┌────────

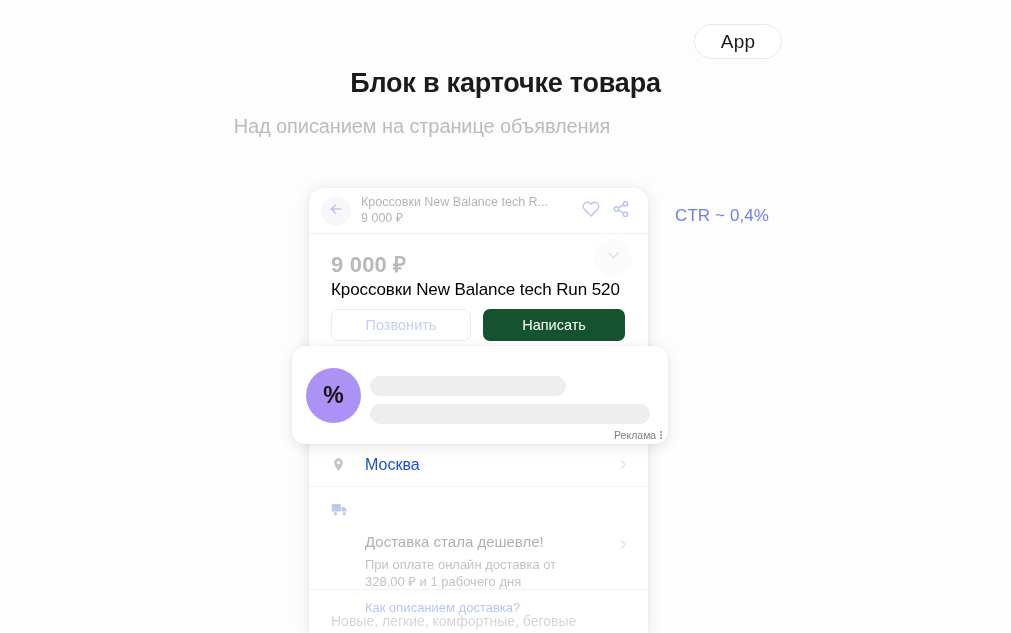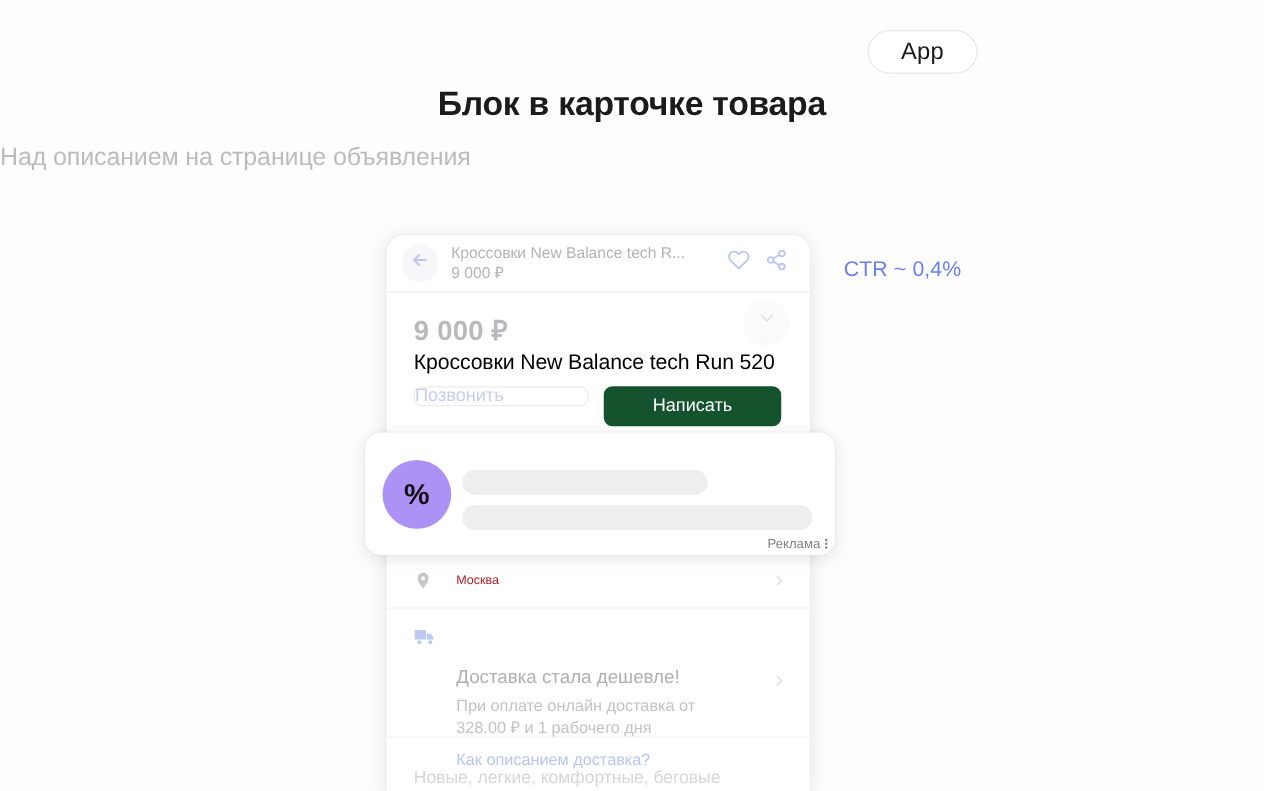--- a/index.html
+++ b/index.html
@@ -44,20 +44,21 @@
     font-size: 27px;
     font-weight: bold;
     color: #1b1b1b;
     letter-spacing: -0.2px;
   }
   .page-subtitle {
     position: absolute;
     left: 0;
     top: 115px;
     width: 844px;
+    text-align: center;
     font-size: 20px;
     color: #bcbcbc;
     letter-spacing: -0.1px;
   }
 
   .ctr-label {
     position: absolute;
     left: 675px;
     top: 206px;
     font-size: 17px;
@@ -160,27 +161,27 @@
 
   .btn-row {
     position: absolute;
     left: 22px;
     top: 121px;
     display: flex;
     gap: 12px;
   }
   .btn-call {
     width: 140px;
-    height: 16px;
+    height: 32px;
     border: 1px solid #ececf0;
     border-radius: 7px;
     background: #ffffff;
     display: flex;
     align-items: center;
-    justify-content: flex-start;
+    justify-content: center;
     font-size: 14.5px;
     color: #c7cdf0;
     box-sizing: border-box;
   }
   .btn-write {
     width: 142px;
     height: 32px;
     border-radius: 7px;
     background: #14532d;
     display: flex;
@@ -206,22 +207,22 @@
   }
   .row-location .r-icon {
     width: 22px;
     display: flex;
     align-items: center;
     justify-content: flex-start;
     flex: 0 0 auto;
   }
   .row-location .r-text {
     flex: 1 1 auto;
-    font-size: 10px;
-    color: #b91c1c;
+    font-size: 16px;
+    color: #1d4ed8;
     padding-left: 12px;
   }
 
   .row-delivery {
     position: absolute;
     left: 0;
     top: 300px;
     width: 339px;
     height: 102px;
     display: flex;

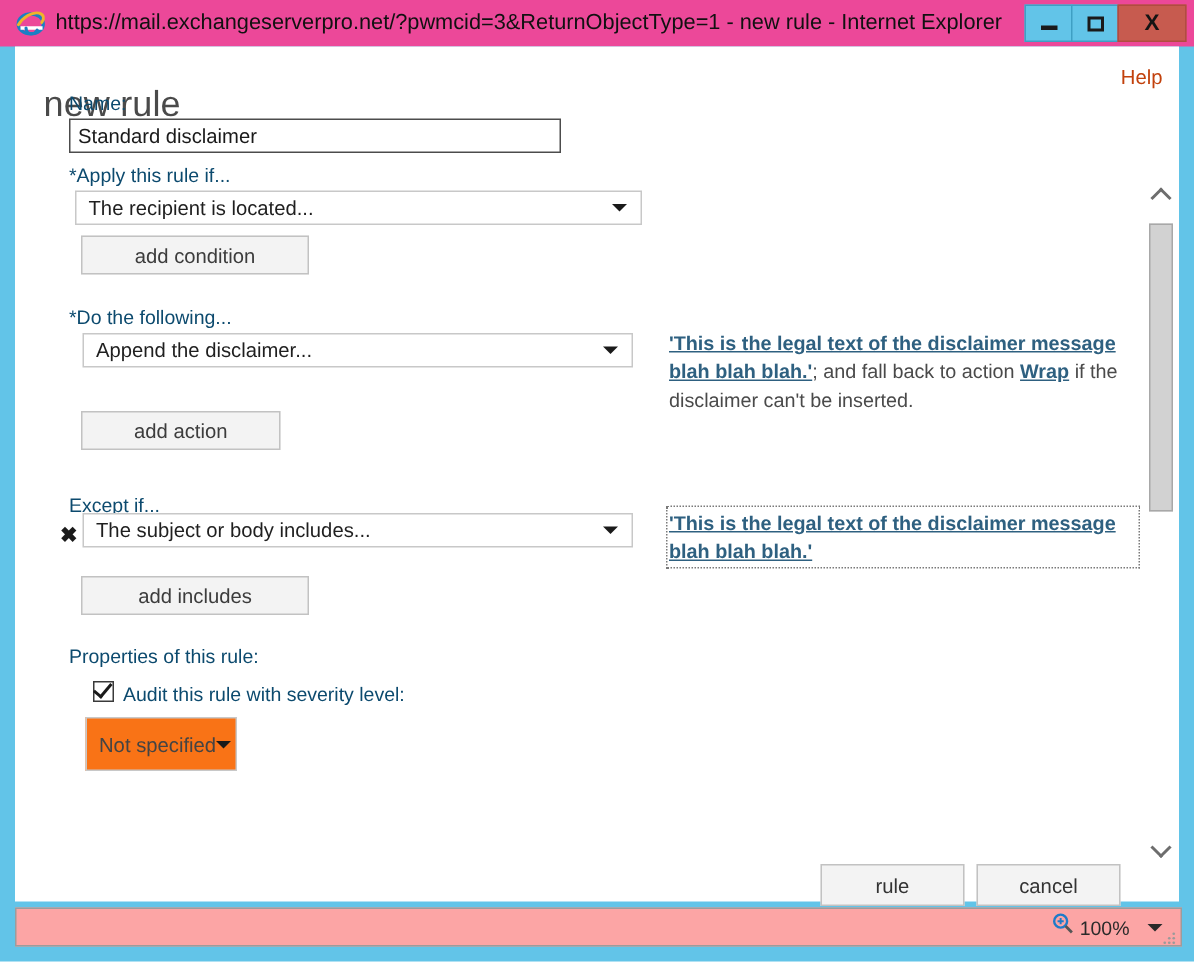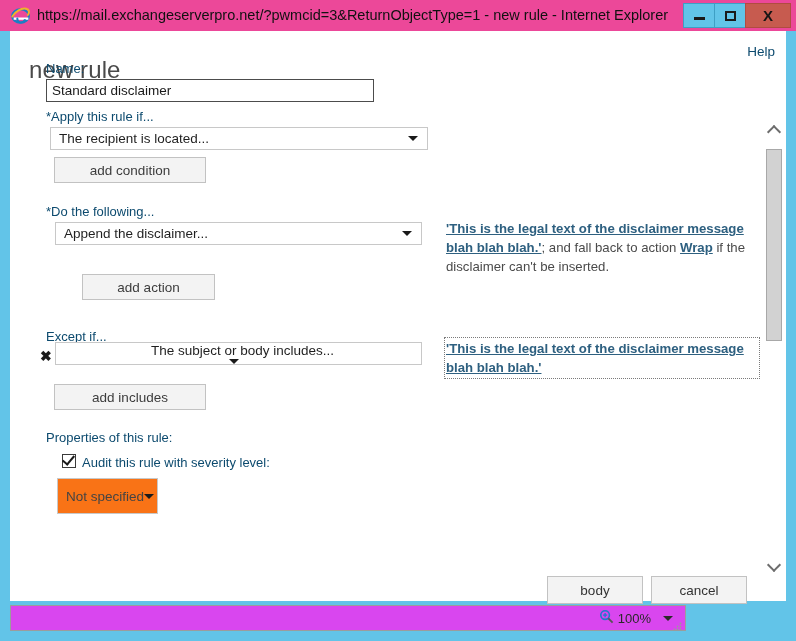--- a/index.html
+++ b/index.html
@@ -100,21 +100,21 @@
     height: 570px;
     background: #ffffff;
     box-sizing: border-box;
   }
 
   .help-link {
     position: absolute;
     right: 11px;
     top: 13px;
     font-size: 13.5px;
-    color: #0c4a6e;
+    color: #c2410c;
     text-decoration: none;
     cursor: pointer;
   }
 
   .page-title {
     position: absolute;
     left: 19px;
     top: 25px;
     font-size: 24px;
     color: #4a4a4a;
@@ -299,23 +299,23 @@
     font-size: 13.5px;
     color: #333333;
     cursor: default;
   }
 
   
   .statusbar {
     position: absolute;
     left: 10px;
     top: 605px;
-    width: 676px;
+    width: 778px;
     height: 26px;
-    background: #d946ef;
+    background: #fca5a5;
     border: 1px solid #9c9c9c;
     box-sizing: border-box;
     display: flex;
     align-items: center;
     justify-content: flex-end;
   }
   .zoom-ctl {
     display: flex;
     align-items: center;
     margin-right: 12px;
@@ -384,29 +384,29 @@
       <span class="caret"></span>
     </div>
     <div class="btn" style="left:44px; top:126px; width:152px;">add condition</div>
 
 
     <div class="label" style="left:36px; top:173px;">*Do the following...</div>
     <div class="dropdown" style="left:45px; top:191px; width:367px;">
       <span class="dd-text">Append the disclaimer...</span>
       <span class="caret"></span>
     </div>
-    <div class="btn" style="left:44px; top:243px; width:133px;margin-left:28px;">add action</div>
+    <div class="btn" style="left:44px; top:243px; width:133px;">add action</div>
 
     <div class="descr" style="left:436px; top:188px; width:318px;">
       <span class="rlink">'This is the legal text of the disclaimer message blah blah blah.'</span><span>; and fall back to action </span><span class="rlink">Wrap</span><span> if the disclaimer can't be inserted.</span>
     </div>
 
     <div class="label" style="left:36px; top:298px;">Except if...</div>
     <div class="delete-x" style="left:30px; top:318px;">✖</div>
-    <div class="dropdown" style="left:45px; top:311px; width:367px;flex-direction:column;">
+    <div class="dropdown" style="left:45px; top:311px; width:367px;">
       <span class="dd-text">The subject or body includes...</span>
       <span class="caret"></span>
     </div>
     <div class="btn" style="left:44px; top:353px; width:152px;">add includes</div>
 
     <div class="descr focus-box" style="left:436px; top:308px; width:312px;">
       <span class="rlink">'This is the legal text of the disclaimer message blah blah blah.'</span>
     </div>
 
     <div class="label" style="left:36px; top:399px;">Properties of this rule:</div>
@@ -414,21 +414,21 @@
     <div class="checkbox" style="left:52px; top:423px;">
       <span class="tick"></span>
     </div>
     <div class="label" style="left:72px; top:424px;">Audit this rule with severity level:</div>
 
     <div class="sev-dropdown" style="left:47px; top:447px; width:101px;">
       <span class="dd-text">Not specified</span>
       <span class="caret" style="margin-left:auto;"></span>
     </div>
 
-    <div class="footer-btn" style="left:537px; top:545px;">body</div>
+    <div class="footer-btn" style="left:537px; top:545px;">rule</div>
     <div class="footer-btn" style="left:641px; top:545px;">cancel</div>
 
     <div class="scrollbar">
       <div class="sb-arrow up">
         <span class="chev up"></span>
       </div>
       <div class="sb-thumb"></div>
       <div class="sb-arrow down">
         <span class="chev down"></span>
       </div>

└────────

- [Brief]:
Copy all of the listing word for word, minus the images.

- [Task answer]:
--- a/index.html
+++ b/index.html
@@ -44,20 +44,21 @@
     font-size: 27px;
     font-weight: bold;
     color: #1b1b1b;
     letter-spacing: -0.2px;
   }
   .page-subtitle {
     position: absolute;
     left: 0;
     top: 115px;
     width: 844px;
+    text-align: center;
     font-size: 20px;
     color: #bcbcbc;
     letter-spacing: -0.1px;
   }
 
   .ctr-label {
     position: absolute;
     left: 675px;
     top: 206px;
     font-size: 17px;
@@ -160,27 +161,27 @@
 
   .btn-row {
     position: absolute;
     left: 22px;
     top: 121px;
     display: flex;
     gap: 12px;
   }
   .btn-call {
     width: 140px;
-    height: 16px;
+    height: 32px;
     border: 1px solid #ececf0;
     border-radius: 7px;
     background: #ffffff;
     display: flex;
     align-items: center;
-    justify-content: flex-start;
+    justify-content: center;
     font-size: 14.5px;
     color: #c7cdf0;
     box-sizing: border-box;
   }
   .btn-write {
     width: 142px;
     height: 32px;
     border-radius: 7px;
     background: #14532d;
     display: flex;
@@ -206,22 +207,22 @@
   }
   .row-location .r-icon {
     width: 22px;
     display: flex;
     align-items: center;
     justify-content: flex-start;
     flex: 0 0 auto;
   }
   .row-location .r-text {
     flex: 1 1 auto;
-    font-size: 10px;
-    color: #b91c1c;
+    font-size: 16px;
+    color: #1d4ed8;
     padding-left: 12px;
   }
 
   .row-delivery {
     position: absolute;
     left: 0;
     top: 300px;
     width: 339px;
     height: 102px;
     display: flex;

--- a/index.html
+++ b/index.html
@@ -100,21 +100,21 @@
     height: 570px;
     background: #ffffff;
     box-sizing: border-box;
   }
 
   .help-link {
     position: absolute;
     right: 11px;
     top: 13px;
     font-size: 13.5px;
-    color: #0c4a6e;
+    color: #c2410c;
     text-decoration: none;
     cursor: pointer;
   }
 
   .page-title {
     position: absolute;
     left: 19px;
     top: 25px;
     font-size: 24px;
     color: #4a4a4a;
@@ -299,23 +299,23 @@
     font-size: 13.5px;
     color: #333333;
     cursor: default;
   }
 
   
   .statusbar {
     position: absolute;
     left: 10px;
     top: 605px;
-    width: 676px;
+    width: 778px;
     height: 26px;
-    background: #d946ef;
+    background: #fca5a5;
     border: 1px solid #9c9c9c;
     box-sizing: border-box;
     display: flex;
     align-items: center;
     justify-content: flex-end;
   }
   .zoom-ctl {
     display: flex;
     align-items: center;
     margin-right: 12px;
@@ -384,29 +384,29 @@
       <span class="caret"></span>
     </div>
     <div class="btn" style="left:44px; top:126px; width:152px;">add condition</div>
 
 
     <div class="label" style="left:36px; top:173px;">*Do the following...</div>
     <div class="dropdown" style="left:45px; top:191px; width:367px;">
       <span class="dd-text">Append the disclaimer...</span>
       <span class="caret"></span>
     </div>
-    <div class="btn" style="left:44px; top:243px; width:133px;margin-left:28px;">add action</div>
+    <div class="btn" style="left:44px; top:243px; width:133px;">add action</div>
 
     <div class="descr" style="left:436px; top:188px; width:318px;">
       <span class="rlink">'This is the legal text of the disclaimer message blah blah blah.'</span><span>; and fall back to action </span><span class="rlink">Wrap</span><span> if the disclaimer can't be inserted.</span>
     </div>
 
     <div class="label" style="left:36px; top:298px;">Except if...</div>
     <div class="delete-x" style="left:30px; top:318px;">✖</div>
-    <div class="dropdown" style="left:45px; top:311px; width:367px;flex-direction:column;">
+    <div class="dropdown" style="left:45px; top:311px; width:367px;">
       <span class="dd-text">The subject or body includes...</span>
       <span class="caret"></span>
     </div>
     <div class="btn" style="left:44px; top:353px; width:152px;">add includes</div>
 
     <div class="descr focus-box" style="left:436px; top:308px; width:312px;">
       <span class="rlink">'This is the legal text of the disclaimer message blah blah blah.'</span>
     </div>
 
     <div class="label" style="left:36px; top:399px;">Properties of this rule:</div>
@@ -414,21 +414,21 @@
     <div class="checkbox" style="left:52px; top:423px;">
       <span class="tick"></span>
     </div>
     <div class="label" style="left:72px; top:424px;">Audit this rule with severity level:</div>
 
     <div class="sev-dropdown" style="left:47px; top:447px; width:101px;">
       <span class="dd-text">Not specified</span>
       <span class="caret" style="margin-left:auto;"></span>
     </div>
 
-    <div class="footer-btn" style="left:537px; top:545px;">body</div>
+    <div class="footer-btn" style="left:537px; top:545px;">rule</div>
     <div class="footer-btn" style="left:641px; top:545px;">cancel</div>
 
     <div class="scrollbar">
       <div class="sb-arrow up">
         <span class="chev up"></span>
       </div>
       <div class="sb-thumb"></div>
       <div class="sb-arrow down">
         <span class="chev down"></span>
       </div>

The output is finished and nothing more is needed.